Big data implementation is only as good as its filesystem. From an architectural standpoint, managing the massive volume and throughput of data is a challenge. Big data solutions typically use large, distributed arrays of servers and specialized software. For risk management, huge amounts of data flying across distributed servers also requires exceptional built-in fault tolerance.
In this article, we present four leading contenders for big data filesystems.
MapReduce: A Key Function
MapReduce is not a filesystem, but a data management protocol. MapReduce handles critical data functionality, performing such operations as categorizing, sorting, summarizing, redundancy, and fault tolerance. MapReduce is robust and thorough, and at one point, it was the protocol of choice for big data file systems.
Looking at our four filesystem candidates, two of them use MapReduce in two of them don’t.
1. HDFS: Hadoop Distributed File System
Usually simply called Hadoop, HDFS in extremely popular and has gained a great deal of prominence in the big data world. It uses MapReduce as a key function of its data management. Hadoop is an open-source system written in Java designed to run on low-cost hardware. With that in mind, Hadoop was built with exceptional fault tolerance. Hadoop terminology refers to “nodes” for how data is moved and stored. NameNodes are “controller” nodes of a sort, managing how data is parsed and distributed as well as housing metadata. DataNodes exist across multiple remote servers and are controlled by NameNodes. DataNodes store data in blocks and provision I/O.
Hadoop is a product of the Apache Software Foundation. Apache also contributes our second entry, which might be considered a next-generation big data file solution.
2. Apache Spark
Apache Spark moves beyond MapReduce for its data manipulation, using a new resilient distributed dataset (RDD) protocol. Spark is fast and flexible with sophisticated analytics, including the ability to run interactive analytical applications against streaming data in real-time. It won the 2014 GraySort Benchmark contest by sorting 100 TB of data three times faster than Hadoop on one-tenth of the machines. Spark has API tools available in Java, Python, Scala, SQL, and other languages.
It’s fully backward-compatible with Hadoop and HDFS systems, so legacy Hadoop systems can easily upgrade. Similar to Hadoop, Spark uses a distributed storage model over a large cluster of servers. Spark scalability is a key benefit. It can easily accommodate running on thousands of nodes. There are options to install Spark, so it runs on its own standalone cluster manager, on other cluster managers like Mesos or Hadoop YARN, or in an EC2 cloud.
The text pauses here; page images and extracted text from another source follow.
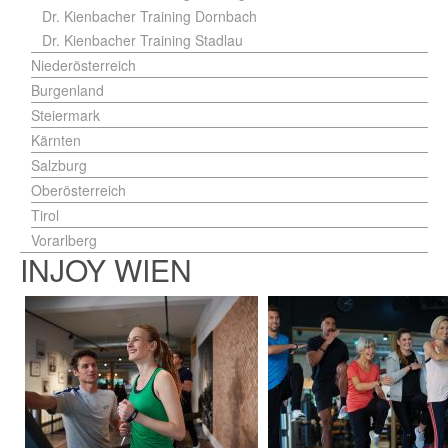
Dr. Kienbacher Training Dornbach
Dr. Kienbacher Training Stadlau
Niederösterreich
Burgenland
Steiermark
Kärnten
Salzburg
Oberösterreich
Tirol
Vorarlberg
INJOY WIEN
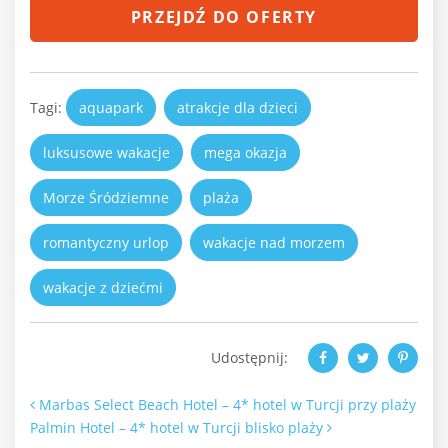
PRZEJDŹ DO OFERTY
Tagi:
aquapark
atrakcje dla dzieci
luksusowe wakacje
mega okazja
Morze Śródziemne
plaża
romantyczny urlop
wakacje nad morzem
wakacje z dziećmi
Udostępnij:
Nawigacja po artykułach
Marbas Select Beach Hotel – 4* hotel w Turcji przy plaży
Palmin Hotel – 4* hotel w Turcji blisko plaży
It can access data from HDFS, Cassandra, HBase, Hive, Tachyon, and other Hadoop sources.
The Quantcast File System (QFS) is an alternative to Hadoop as far as compatibility with MapReduce processing. It was designed to run more efficiently than Hadoop, due in large part to a different redundancy and fault tolerance methodology. Using Reed-Solomon error correction, the QFS does essentially the same job of distributing fault tolerance backups with half the disk space. Half the disk space means half the data that needs to move back and forth. On a large distributed server array moving massive data, that leads to dramatically improved performance.
The QFS was developed to manage Quantcast’s company data needs. Quantcast specializes in measuring audience engagement on Internet sites, processing over 800,000 transactions per second at over 100 million websites.
GlusterFS is a filesystem from Red Hat, Inc., the company best known for its enterprise Linux operating system. It uses a proprietary protocol for data management. Like the other candidates, it manages massive data by using scalable distributed file networks. GlusterFS gets excellent file look-up speed from using elastic hash algorithms rather than centralized metadata. GlusterFS has been most notably used for cloud computing, streaming media, and content delivery. Like Hadoop, it can run on low-cost commodity computer hardware. GlusterFS is known for scalability to massive sizes with excellent performance.
The two Apache products, Hadoop and Spark, are the more widely accepted for a variety of enterprise applications. Hadoop is a solid classic; Spark is a next-generation innovator that offers improved performance. Either Quantcast or GlusterFS could be fine choices; however, they are more likely to be outliers in the big data filesystem community.